• **TASK DIRECTIONS**
Reproduce each record exactly. The pictures should be skipped.
Content starts
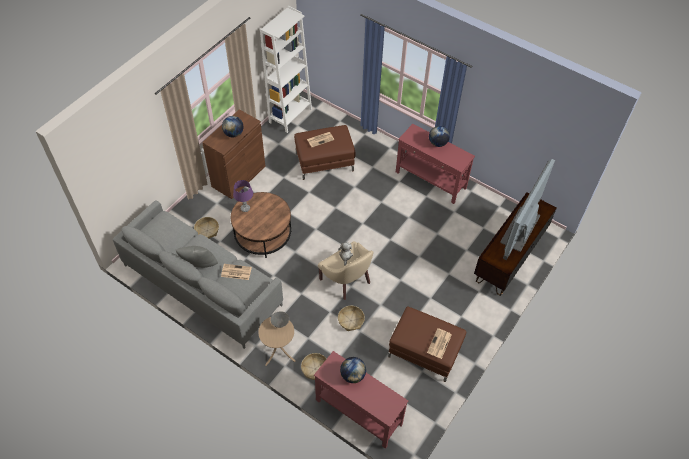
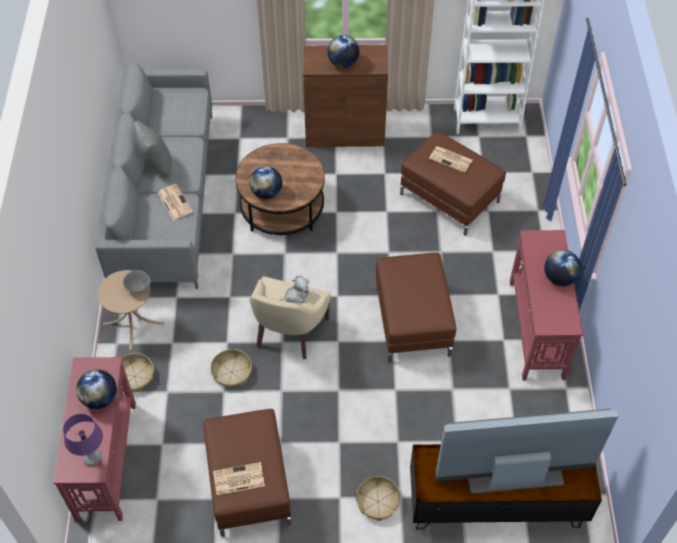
camera: 55 degrees right, 0 degrees up
basket [194,217,219,238] -> basket moved to [356,476,401,521]
purple table lamp [233,180,253,212] -> purple table lamp moved to [63,414,103,466]
none -> globe [249,166,282,199]
none -> brown ottoman [376,253,456,362]

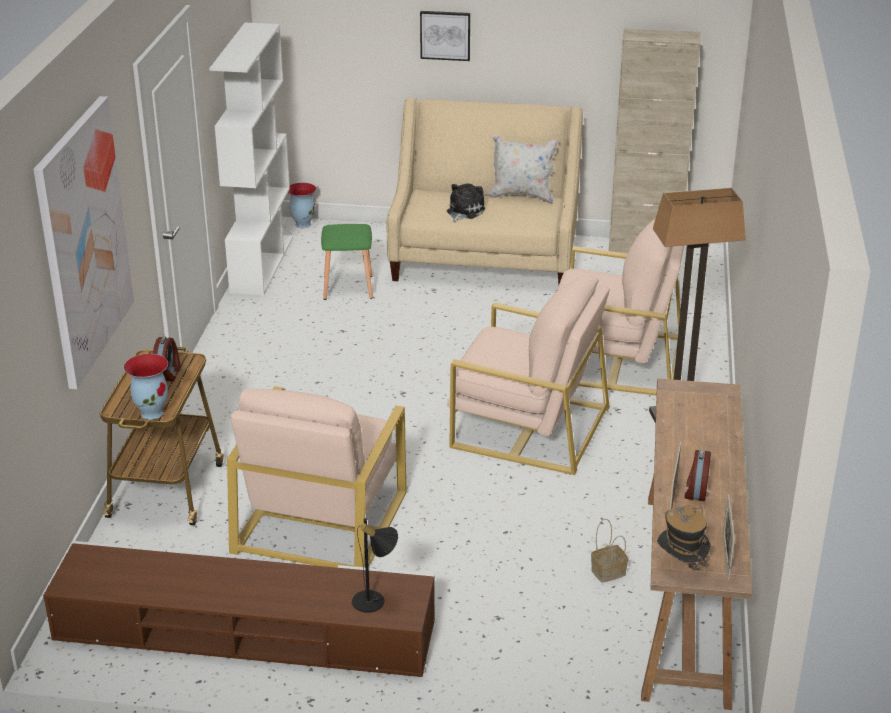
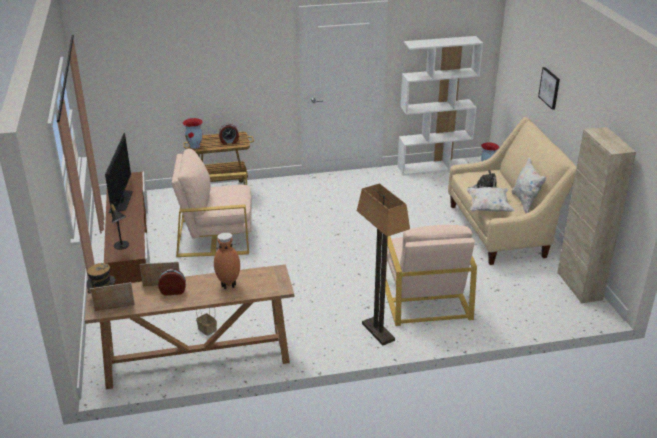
camera: 70 degrees right, 0 degrees up
picture [33,96,134,389] -> none
green stool [321,224,373,300] -> none
beige armchair [447,276,610,475] -> none
none -> television [105,133,133,217]
none -> brown vase [214,233,240,289]
none -> white pillow [466,187,515,212]

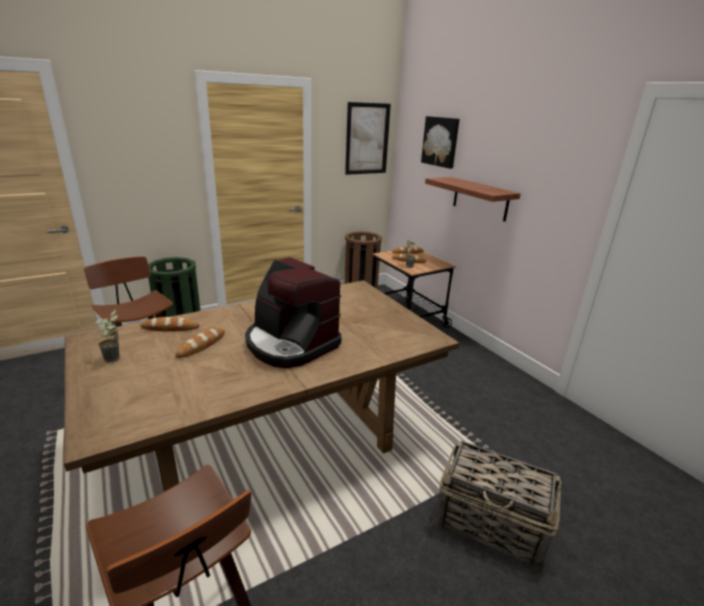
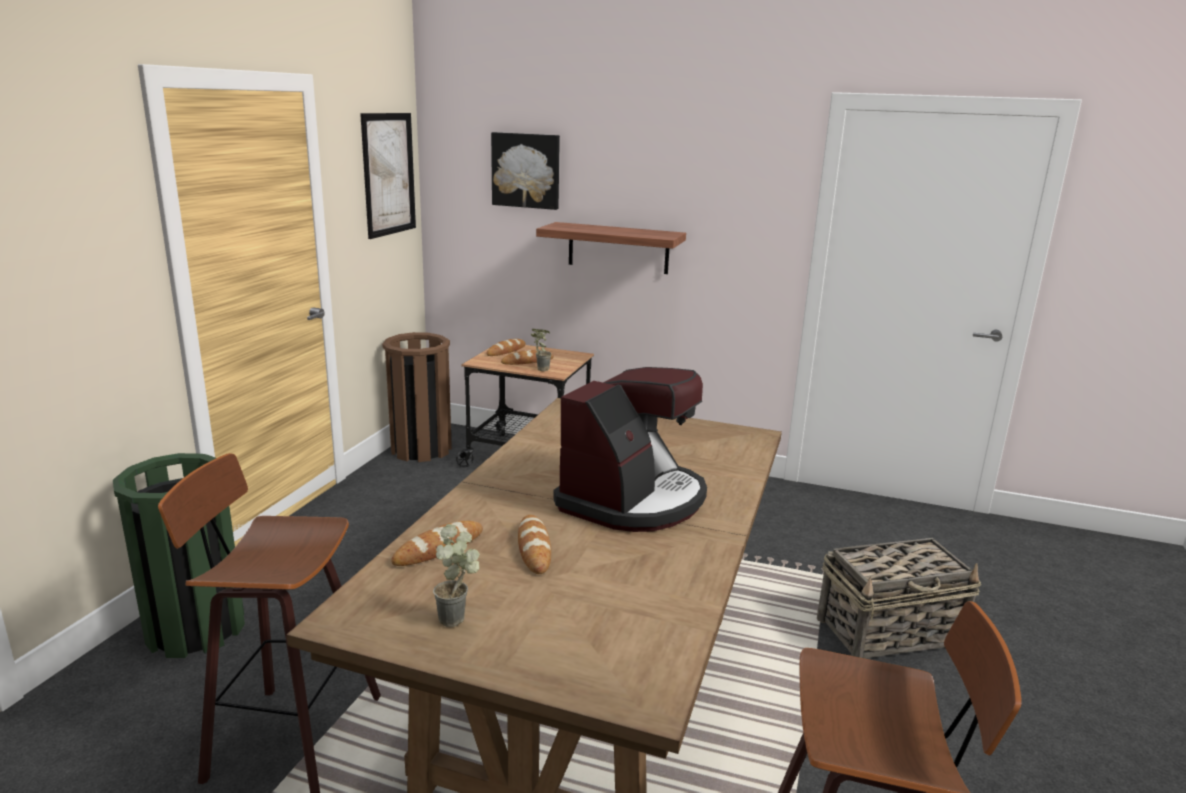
camera: 40 degrees left, 5 degrees down
coffee machine [245,257,341,368] -> coffee machine turned 60 degrees counterclockwise [553,367,707,532]

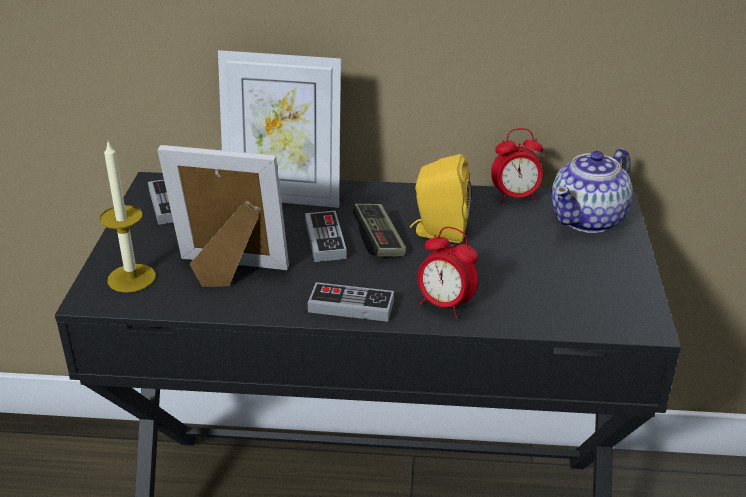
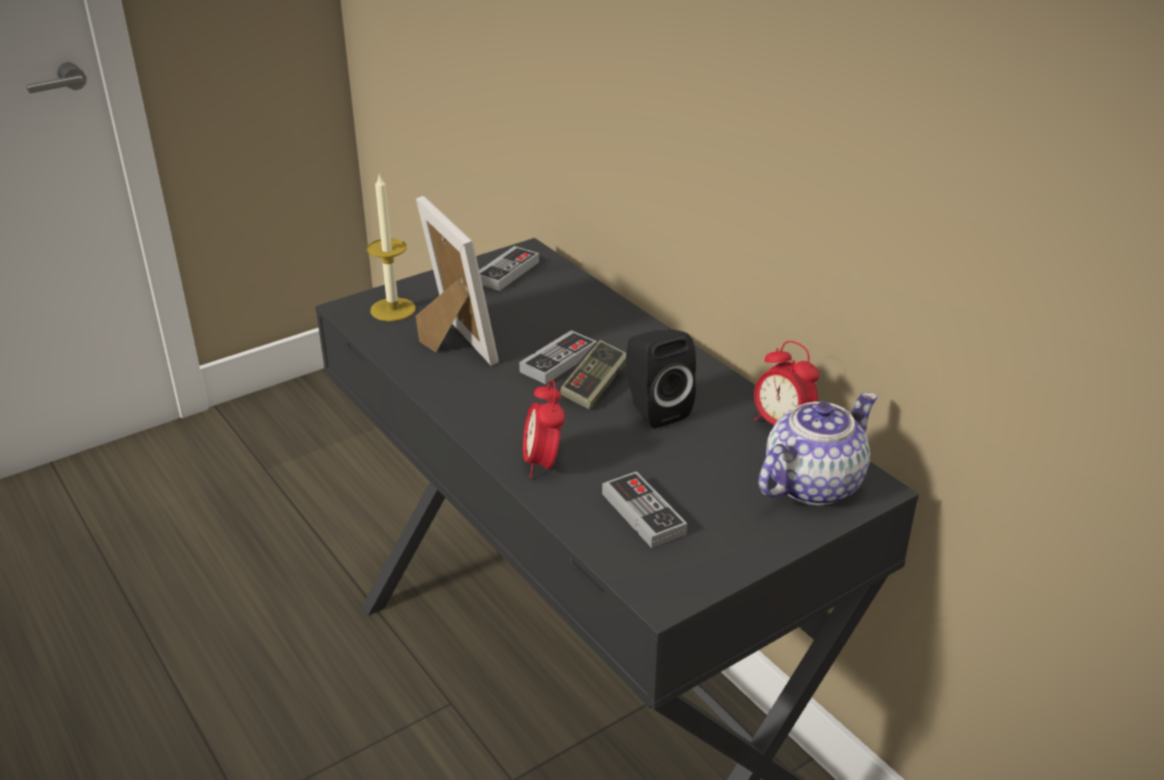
camera: 50 degrees right, 0 degrees up
picture frame [218,50,341,208] -> none
game controller [308,282,394,322] -> game controller moved to [602,471,687,548]
yellow speaker [410,154,472,243] -> black speaker [626,329,696,429]
teapot [551,148,633,233] -> teapot turned 135 degrees clockwise [758,392,877,505]

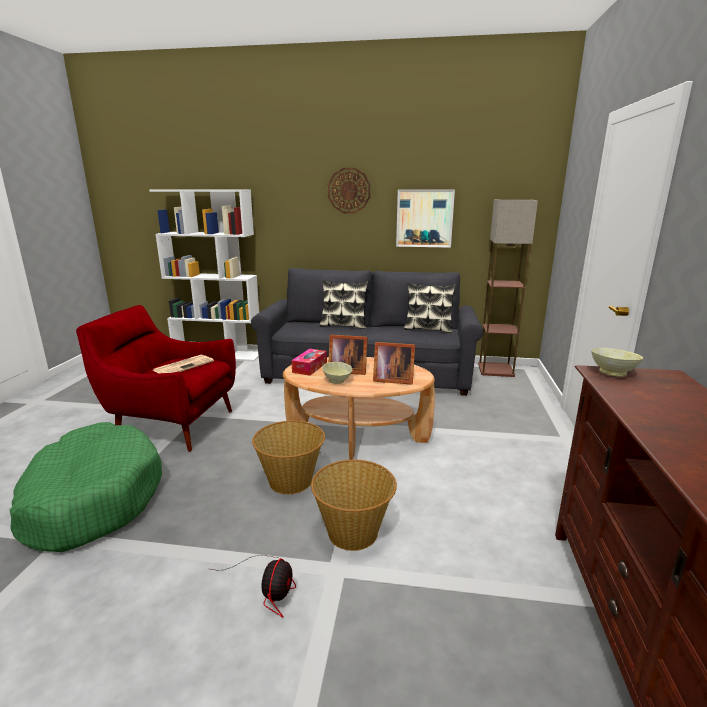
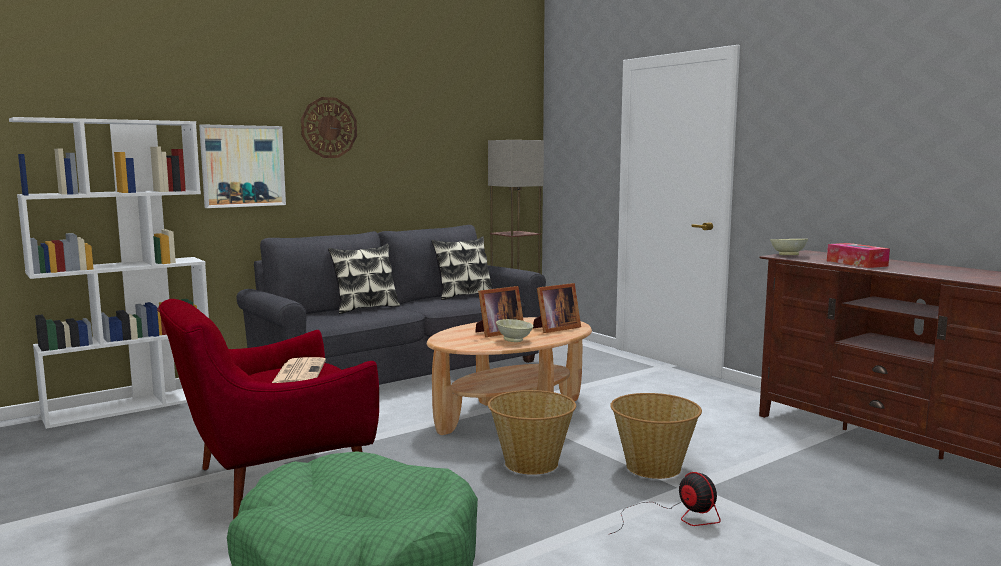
camera: 45 degrees left, 10 degrees down
tissue box [291,349,327,376] -> tissue box moved to [827,243,890,268]
picture [396,190,455,248] -> picture moved to [199,124,286,208]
Content ends
• **RESULT**
camera: 55 degrees right, 0 degrees up
basket [194,217,219,238] -> basket moved to [356,476,401,521]
purple table lamp [233,180,253,212] -> purple table lamp moved to [63,414,103,466]
none -> globe [249,166,282,199]
none -> brown ottoman [376,253,456,362]

camera: 70 degrees right, 0 degrees up
picture [33,96,134,389] -> none
green stool [321,224,373,300] -> none
beige armchair [447,276,610,475] -> none
none -> television [105,133,133,217]
none -> brown vase [214,233,240,289]
none -> white pillow [466,187,515,212]

camera: 40 degrees left, 5 degrees down
coffee machine [245,257,341,368] -> coffee machine turned 60 degrees counterclockwise [553,367,707,532]

camera: 50 degrees right, 0 degrees up
picture frame [218,50,341,208] -> none
game controller [308,282,394,322] -> game controller moved to [602,471,687,548]
yellow speaker [410,154,472,243] -> black speaker [626,329,696,429]
teapot [551,148,633,233] -> teapot turned 135 degrees clockwise [758,392,877,505]

camera: 45 degrees left, 10 degrees down
tissue box [291,349,327,376] -> tissue box moved to [827,243,890,268]
picture [396,190,455,248] -> picture moved to [199,124,286,208]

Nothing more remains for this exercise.